▸ Task description
Pull every line from the records that has the word "multipliers" in it.
++++++++
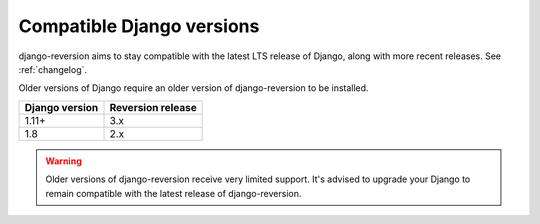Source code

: .. _django-versions:

Compatible Django versions
==========================

django-reversion aims to stay compatible with the latest LTS release of Django, along with more recent releases. See :ref:`changelog`.

Older versions of Django require an older version of django-reversion to be installed.

==============  =================
Django version  Reversion release
==============  =================
1.11+           3.x
1.8             2.x
==============  =================

.. Warning::
    Older versions of django-reversion receive very limited support. It's advised to upgrade your Django to remain compatible with the latest release of django-reversion.
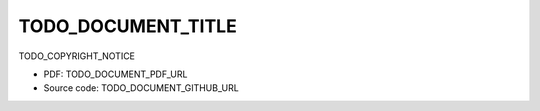 ====
TODO_DOCUMENT_TITLE
====

TODO_COPYRIGHT_NOTICE

* PDF: TODO_DOCUMENT_PDF_URL
* Source code: TODO_DOCUMENT_GITHUB_URL

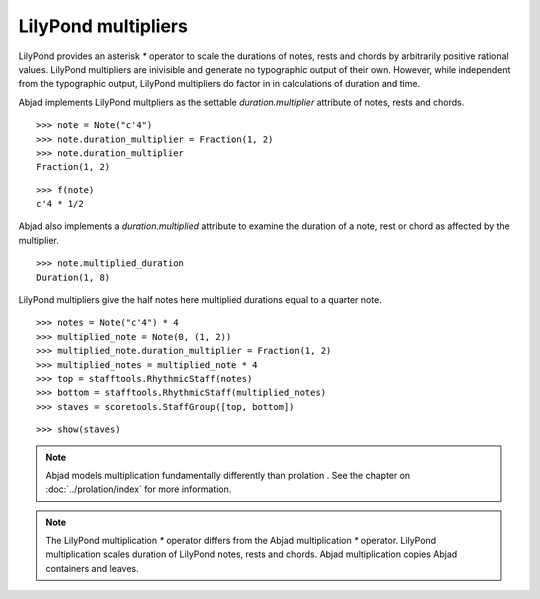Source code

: LilyPond multipliers
====================

LilyPond provides an asterisk `*` operator to scale the durations of
notes, rests and chords by arbitrarily positive rational
values. LilyPond multipliers are inivisible and generate no
typographic output of their own. However, while independent from the
typographic output, LilyPond multipliers do factor in in calculations
of duration and time.

Abjad implements LilyPond multpliers as the settable `duration.multiplier`
attribute of notes, rests and chords.

::

	>>> note = Note("c'4")
	>>> note.duration_multiplier = Fraction(1, 2)
	>>> note.duration_multiplier
	Fraction(1, 2)


::

	>>> f(note)
	c'4 * 1/2


Abjad also implements a `duration.multiplied` attribute to examine the
duration of a note, rest or chord as affected by the multiplier.

::

	>>> note.multiplied_duration
	Duration(1, 8)


LilyPond multipliers give the half notes here multiplied durations equal to a quarter note.

::

	>>> notes = Note("c'4") * 4
	>>> multiplied_note = Note(0, (1, 2))
	>>> multiplied_note.duration_multiplier = Fraction(1, 2)
	>>> multiplied_notes = multiplied_note * 4
	>>> top = stafftools.RhythmicStaff(notes)
	>>> bottom = stafftools.RhythmicStaff(multiplied_notes)
	>>> staves = scoretools.StaffGroup([top, bottom])


::

	>>> show(staves)

.. image:: images/leaf-multipliers-1.png

.. note::

    Abjad models multiplication fundamentally differently than prolation .
    See the chapter on :doc:`../prolation/index` for more
    information.

.. note::

    The LilyPond multiplication `*` operator differs from the Abjad
    multiplication `*` operator. LilyPond multiplication scales duration
    of LilyPond notes, rests and chords. Abjad multiplication
    copies Abjad containers and leaves.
++++++++
▸ Your response
: LilyPond multipliers
values. LilyPond multipliers are inivisible and generate no
typographic output, LilyPond multipliers do factor in in calculations
LilyPond multipliers give the half notes here multiplied durations equal to a quarter note.
.. image:: images/leaf-multipliers-1.png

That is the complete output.